The idea of modern theory of capital structure is traced to the seminal contribution of Modigliani and Miller (1958) when they develop capital structure irrelevance theorem under the assumption of perfect capital markets. The theory concluded that the way a firm finances its assets has no impact on its value but the firm value is derived from productivity and quantity of asset in which the firm has invested. Since introduction of capital structure irrelevance theorem the existence and determination of capital structure have been controversial issues in finance (Ryne et al, 1997).
Empirical studies also lack consensus. While other report negative relationship between capital structure and firm performance (Kipesha and Moshi, 2014; Pastory et al, 2013) others report a positive relationship (Ross, 1977; Salehi & Bigler, 2009). Despite the fact that there has been substantial research about how firm improve performance by using optimal capital structure still academician and researchers have failed to give practitioners a clear guidance with regard to optimal mix of equity and debt in their firm’s financing mix.
Capital markets in developing countries are performing differently, South Africa market is developed while Nigeria, Egypt and Kenya are frontier capital markets but rest SSA capital markets including DSE are developing. Most markets are illiquid and offer vanilla products (Yousuf, 2009). Studies from capital markets in Africa on relationship between capital structure and firm’s performance shows inconsistent results.

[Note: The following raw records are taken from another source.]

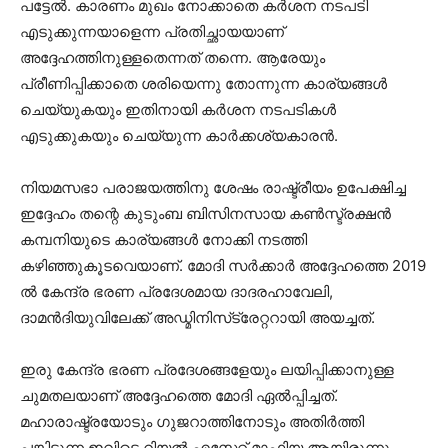
പട്ടേല്‍. കാരണം മുഖം നോക്കാതെ കര്‍ശന നടപടി
എടുക്കുന്നയാളെന്ന പ്രതിച്ഛായയാണ്
അദ്ദേഹത്തിനുള്ളതെന്നത് തന്നെ. ആരേയും
പ്രീണിപ്പിക്കാതെ ശരിയെന്നു തോന്നുന്ന കാര്യങ്ങള്‍
ചെയ്യുകയും ഇതിനായി കര്‍ശന നടപടികള്‍
എടുക്കുകയും ചെയ്യുന്ന കാര്‍ക്കശ്യകാരന്‍.
നിയമസഭാ പരാജയത്തിനു ശേഷം രാഷ്ട്രീയം ഉപേക്ഷിച്ച
ഇദ്ദേഹം തന്റെ കുടുംബ ബിസിനസായ കണ്‍സ്ട്രക്ഷന്‍
കമ്പനിയുടെ കാര്യങ്ങള്‍ നോക്കി നടത്തി
കഴിഞ്ഞുകൂടവെയാണ്. മോദി സര്‍ക്കാര്‍ അദ്ദേഹത്തെ 2019
ല്‍ കേന്ദ്ര ഭരണ പ്രദേശമായ ദാദരഹാവേലി,
ദാമന്‍ദിയുവിലേക്ക് അഡ്മിനിസ്‌ട്രേറ്ററായി അയച്ചത്.
ഇരു കേന്ദ്ര ഭരണ പ്രദേശങ്ങളേയും ലയിപ്പിക്കാനുള്ള
ചുമതലയാണ് അദ്ദേഹത്തെ മോദി ഏല്‍പ്പിച്ചത്.
മഹാരാഷ്ട്രയോടും ഗുജറാത്തിനോടും അതിര്‍ത്തി
പങ്കിടുന്ന ഇവിടെ റിയല്‍ എസ്റ്റേറ്റ് മാഫിയ ആയിരുന്നു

This is a signal that the way firms finance their investment may increase or decrease shareholders wealth (Pastory et al, 2013; Anarfo, 2015; Adesina, et al, 2015). This study investigates the relationship between capital structure and firm performance of listed non financial firms in Tanzania. Most studies on capital structure and firm performance in Africa and Tanzania in particular have been focused on banking sector. This study seeks to determine relationship between capital structure and firm performance of listed non financial firms in Tanzania.